» **Exercise instructions**: Only the lines that contain the string "Econômica" belong in the answer; pull them from the records.

====== Dataset records ======

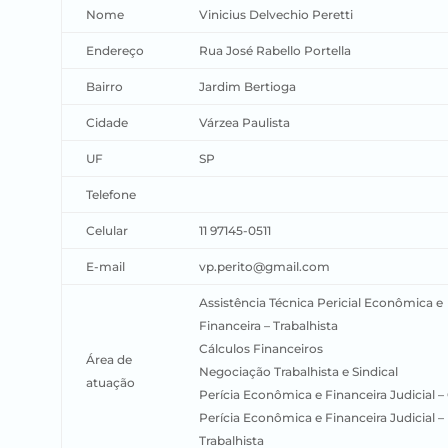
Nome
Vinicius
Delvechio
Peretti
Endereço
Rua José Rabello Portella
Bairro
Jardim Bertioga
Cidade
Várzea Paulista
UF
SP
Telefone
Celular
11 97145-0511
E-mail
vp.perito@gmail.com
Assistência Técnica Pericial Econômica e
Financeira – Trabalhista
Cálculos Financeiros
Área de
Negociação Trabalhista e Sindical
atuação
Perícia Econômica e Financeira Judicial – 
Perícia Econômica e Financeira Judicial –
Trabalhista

======
====== Dataset records ======

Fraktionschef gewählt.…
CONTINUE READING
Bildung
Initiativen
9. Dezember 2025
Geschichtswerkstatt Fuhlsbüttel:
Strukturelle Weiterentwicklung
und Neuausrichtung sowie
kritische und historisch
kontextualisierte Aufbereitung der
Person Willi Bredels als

======

» **Result of this exercise**:
Assistência Técnica Pericial Econômica e
Perícia Econômica e Financeira Judicial – 
Perícia Econômica e Financeira Judicial –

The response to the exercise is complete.